Before using write_video, we may apply the following stages:

  • Copy the video from the GPU memory to CPU memory (and remove redundant axis):

     entire_video = entire_video[0].detach().cpu()
    
  • Convert from float32 to uint8 applying offset and scale.
    The following code uses global minimum and maximum (the conversion is not optimal - used as example):

     min_val = entire_video.min()
     max_val = entire_video.max()
     entire_video_as_uint8 = ((entire_video - min_val) * 255/(max_val min_val)).to(torch.uint8)
    
  • Reorder the axes to be ordered as [T, H, W, C]:

    • First axis applies frame index (shape value is 45 when there are 45 video frames).

    • Second axis applies row index (shape value is 256 when there are 256 rows in each frame).

    • Third axis applies column index (shape value is 128 when there are 128 columns in each frame).

    • Fourth axis applies applies color channel (shape value is 3, because there are 3 color channels - red, green and blue).

        vid_arr = torch.permute(entire_video_as_uint8, (1, 2, 3, 0))
      

Complete code sample:

import torch
from phenaki_pytorch import CViViT, MaskGit, Phenaki
from phenaki_pytorch import make_video
import torchvision

maskgit = MaskGit(
    num_tokens = 5000,
    max_seq_len = 1024,
    dim = 512,
    dim_context = 768,
    depth = 6,
)

cvivit = CViViT(
    dim = 512,
    codebook_size = 5000,
    image_size = (256, 128),  # video with rectangular screen allowed
    patch_size = 32,
    temporal_patch_size = 2,
    spatial_depth = 4,
    temporal_depth = 4,
    dim_head = 64,
    heads = 8
)

phenaki = Phenaki(
    cvivit = cvivit,
    maskgit = maskgit
).cuda()

entire_video, scenes = make_video(phenaki, texts = [
    'blah blah'
], num_frames=(45, 14, 14), prime_lengths=(5, 5))

print(entire_video.shape)  # (1, 3, 45, 256, 128)

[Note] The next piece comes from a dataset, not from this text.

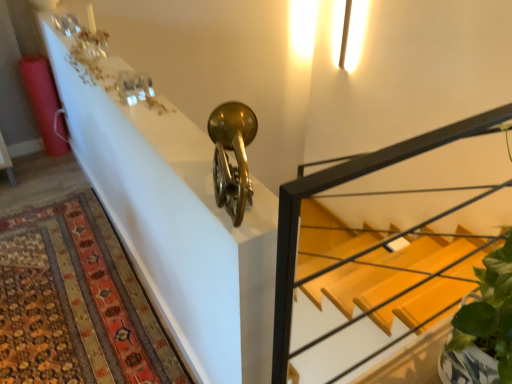
Find the location of a particular element. blank area beneath carpeted rug at lower left (from a real-world perspective) is located at coordinates (64, 291).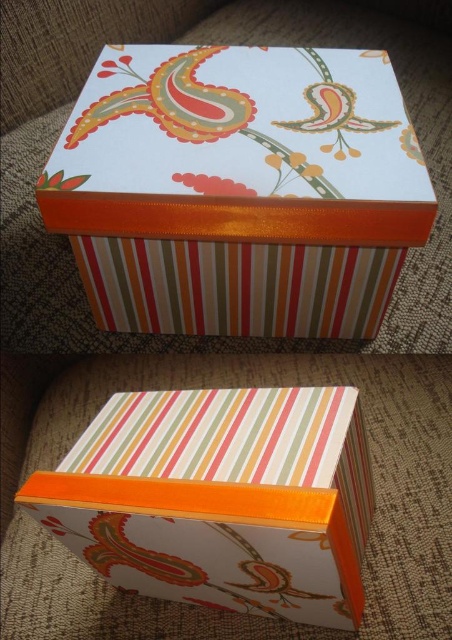
You are organizing a gift wrapping station and need to stack boxes. You have a matte paper box at center and a matte striped box at center. Which box should you place on top to ensure stability?

The matte paper box at center is already above the matte striped box at center, so to maintain stability, place the matte paper box at center on top of the matte striped box at center as shown in the arrangement.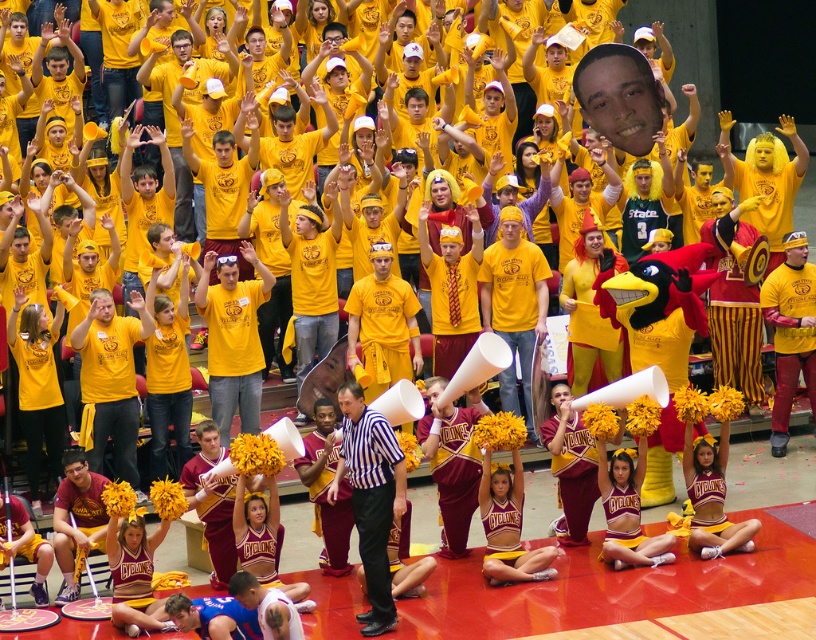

# Copy the video from the GPU memory to CPU memory.
# Apply entire_video[0] for removing redundant axis.
entire_video = entire_video[0].detach().cpu()  # https://stackoverflow.com/a/66754525/4926757

# Convert from float32 to uint8, use global minimum and global maximum - this is not the best solution
min_val = entire_video.min()
max_val = entire_video.max()
entire_video_as_uint8 = ((entire_video - min_val) * 255/(max_val-min_val)).to(torch.uint8)

# https://pytorch.org/vision/stable/generated/torchvision.io.write_video.html
# video_array - (Tensor[T, H, W, C]) – tensor containing the individual frames, as a uint8 tensor in [T, H, W, C] format
# https://pytorch.org/docs/stable/generated/torch.permute.html
vid_arr = torch.permute(entire_video_as_uint8, (1, 2, 3, 0))  # Reorder the axes to be ordered as [T, H, W, C]


print(vid_arr.shape)  # (45, 3, 256, 128)
torchvision.io.write_video(filename="test.mp4", video_array=vid_arr, fps=24)

After all that, the created video file looks like random noise...

enter image description here

It looks like this is the output of make_video and not related to the subject of the post.